● WHAT YOU ARE ASKED TO DO
Whenever a line below holds the word "tail", count it; please give only the final number.

____ DATASET RECORDS

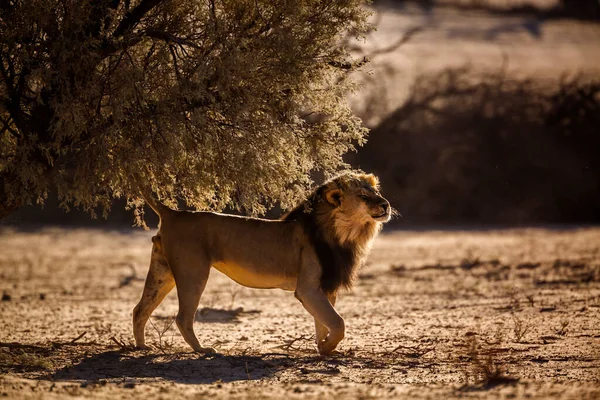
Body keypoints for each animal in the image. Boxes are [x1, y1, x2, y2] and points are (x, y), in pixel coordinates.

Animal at [134, 170, 392, 354]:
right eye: (364, 197)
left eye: (376, 192)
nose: (386, 205)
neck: (344, 233)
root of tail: (173, 212)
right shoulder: (308, 289)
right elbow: (338, 323)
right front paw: (328, 346)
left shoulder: (326, 286)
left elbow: (322, 322)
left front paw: (322, 347)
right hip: (193, 271)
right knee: (182, 317)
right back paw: (203, 350)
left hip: (162, 272)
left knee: (140, 309)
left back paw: (142, 347)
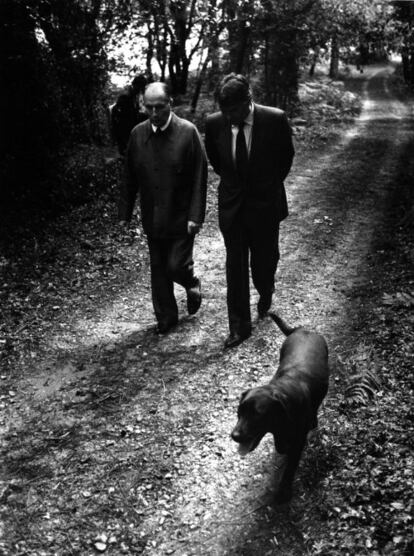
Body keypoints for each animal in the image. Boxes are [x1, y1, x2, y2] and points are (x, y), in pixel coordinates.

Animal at [230, 310, 330, 502]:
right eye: (239, 412)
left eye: (257, 413)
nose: (234, 436)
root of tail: (301, 329)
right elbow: (280, 444)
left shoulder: (299, 439)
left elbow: (290, 466)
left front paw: (283, 492)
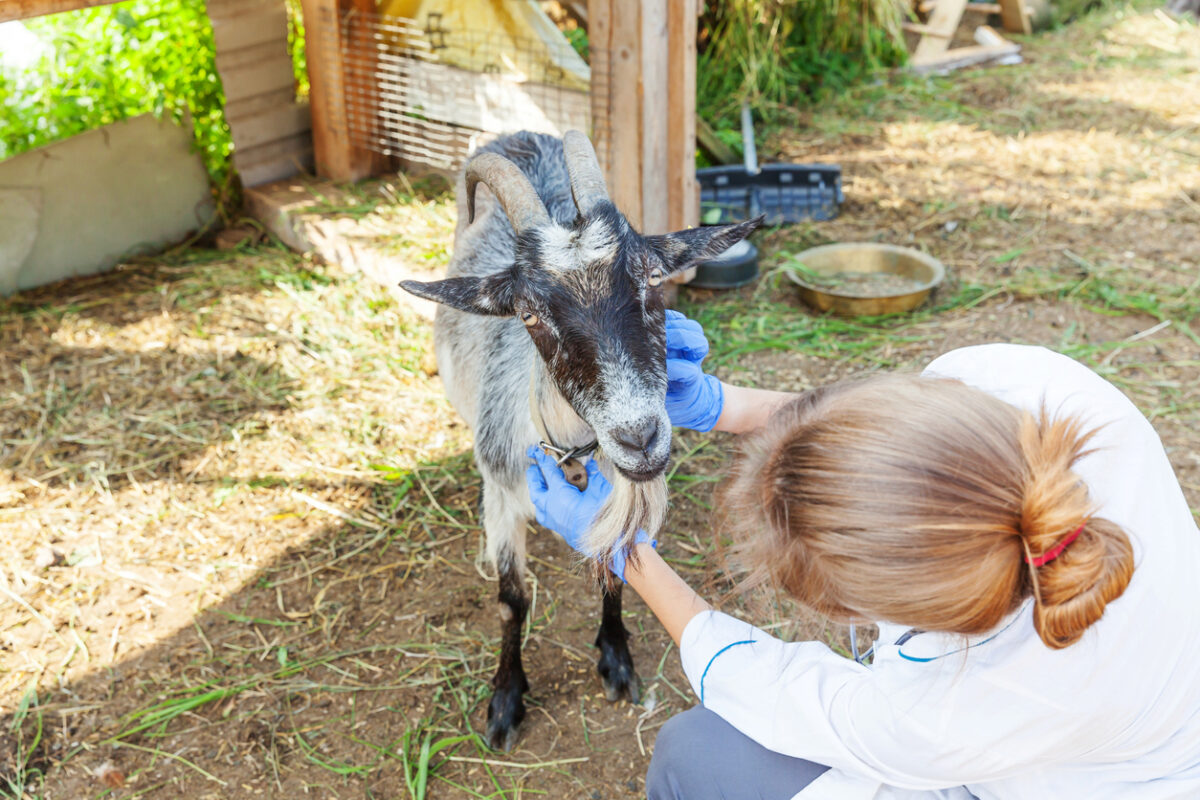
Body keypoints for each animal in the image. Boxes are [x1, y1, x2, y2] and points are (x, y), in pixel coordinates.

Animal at [403, 130, 758, 753]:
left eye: (652, 280)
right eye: (527, 313)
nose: (639, 438)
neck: (568, 449)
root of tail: (520, 134)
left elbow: (615, 570)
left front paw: (615, 660)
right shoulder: (501, 496)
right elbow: (511, 599)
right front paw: (506, 700)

________

● TASK ANSWER
3